The crude program in Figure 3.1 demonstrates this behavior.
#include <stdlib.h> #include <stdio.h> #define MEGABYTES 300 main() { int *x, *p, t=1, i, numints = MEGABYTES*1024*1024/sizeof(int); x = (int *) malloc(numints*sizeof(int)); if (!x) { printf("insufficient memory, aborting\n"); exit(1); } for (i=1; i<=5; i++) { printf("Loop %d\n",i); for (p=x; p<x+numints-1; p+=1024) { *p = *p + t; } } }
On a Linux server with 256 megabytes of memory, this program—which walks through 300 megabytes of memory, causing massive amounts of demand-paged swapping—can take about 5 minutes to complete and can generate 377,093 page faults. If, however, you change the size of the array to 150 megabytes, which fits nicely on a 256-megabyte machine, the program takes only a half a second to run and generates only 105 page faults.
While this behavior is normal for demand-paged virtual memory operating systems such as Linux, it can lead to sometimes mystifying performance anomalies. A couple of extra processes on a node using memory can push the scientific application into swapping. Since many parallel applications have regular synchronization points, causing the application to run as slow as the slowest node, a few extra daemons or processes on just one Beowulf node can cause an entire application to halt. To achieve predictable performance, you must prune the kernel and system processes of your Beowulf.
Another area of improvement for a Beowulf can be standard TCP messaging. As mentioned earlier, most Linux distributions come tuned for general-purpose networking. For high-performance compute clusters, short low-latency messages and very long messages are common, and their performance can greatly affect the overall speed of many parallel applications. Linux is not generally tuned for messages at the extremes. However, once again, Linux provides you the tools to tune it for nearly any purpose.
The older 2.2 kernels benefited from a set of patches to the TCP stack. A series of in-depth performance studies from NASA ICASE [68] detail the improvements that can be made to the 2.2 kernel for Beowulf-style messaging. In their results, significant and marked improvement could be achieved with some simple tweaks to the kernel. However, most people report that the 2.4 series kernels work well without modification to the TCP stack.

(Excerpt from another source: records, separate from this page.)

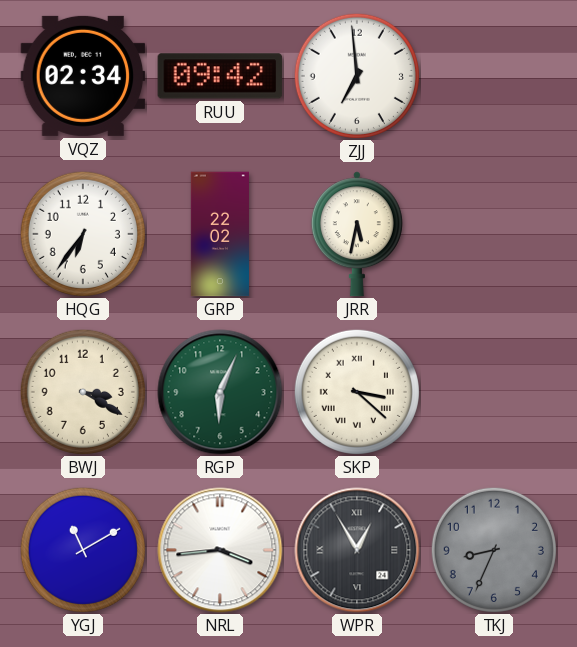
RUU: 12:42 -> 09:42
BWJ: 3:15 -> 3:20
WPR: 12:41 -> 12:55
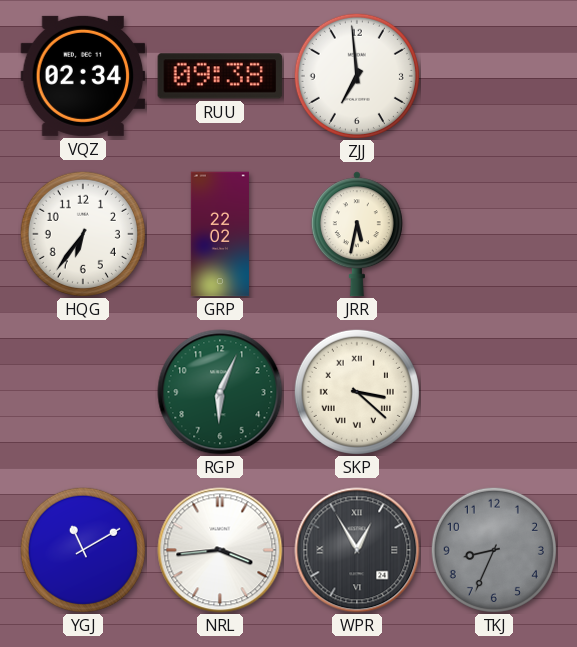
RUU: 09:42 -> 09:38
BWJ: 3:20 -> none
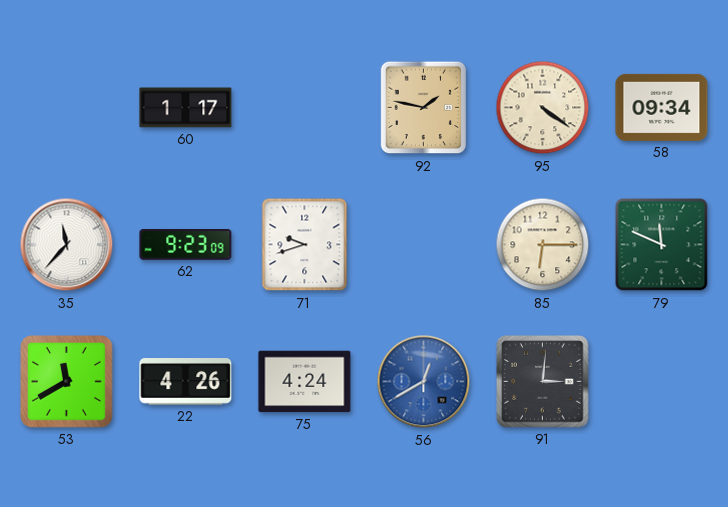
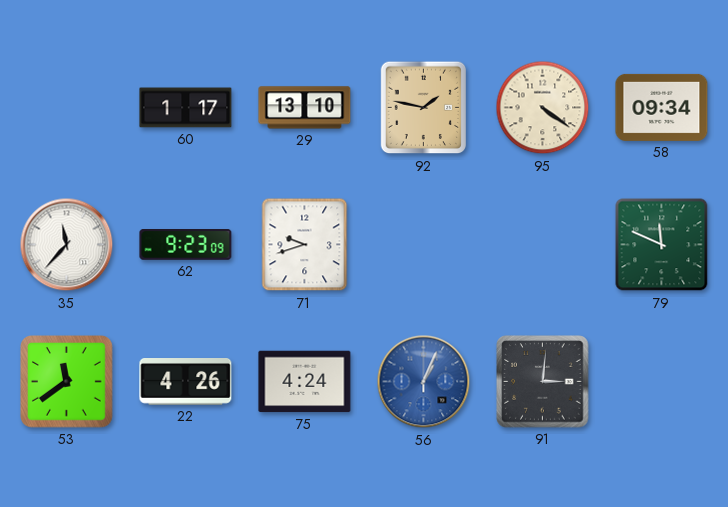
29: none -> 13:10
85: 6:15 -> none
53: 11:40 -> 11:39
56: 12:40 -> 1:04
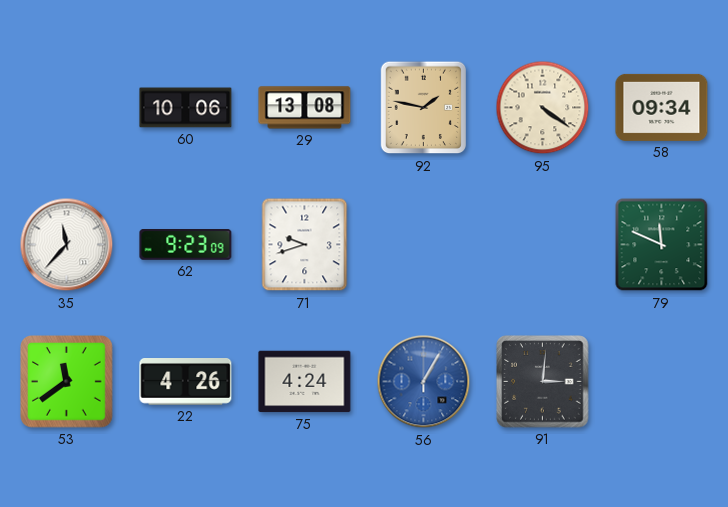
60: 1:17 -> 10:06
29: 13:10 -> 13:08
56: 1:04 -> 1:05
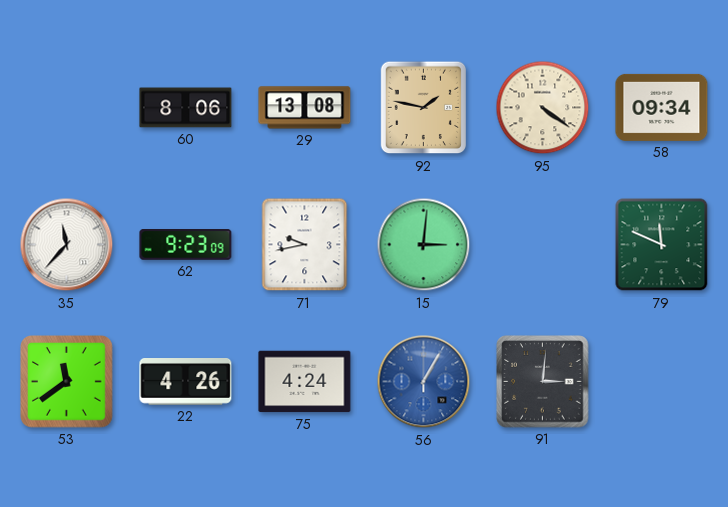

Other kernel modifications that improve performance of large messages over highspeed adapters such as Myrinet have also been made available on the Web. Since modifications and tweaks of that nature are very dependent on the kernel version and network drivers and adapters, they are not outlined here. You are encouraged to browse the Beowulf mailing lists and Web sites and use the power of the Linux source code to improve the performance of your Beowulf.
Most modern CPUs have built-in performance counters. Each CPU design measures and counts metrics corresponding to its architecture. Several research groups have attempted to make portable interfaces for the hardware performance counters across the wide range of CPU architectures. One of the best known is PAPI: A Portable Interface to Hardware Performance Counters [75]. Another interface, Rabbit [53], is available for Intel or AMD CPUs. Both provide access to performance counter data from the CPU. Such low-level packages require interaction with the kernel; they are extensions to its basic functionality. In order to use any of the C library interfaces, either support must be compiled directly into the kernel, or a special hardware performance counter module must be built and loaded. Beowulf builders are encouraged to immediately extend their operating system with support for hardware performance counters. Users find this low-level CPU information, especially with respect to cache behavior, invaluable in their quest for better node-OS utilization. Three components will be required: the kernel extensions (either compiled in or built as a module), a compatible version of the Linux kernel, and the library interfaces that connect the user's code to the kernel interfaces for the performance counters.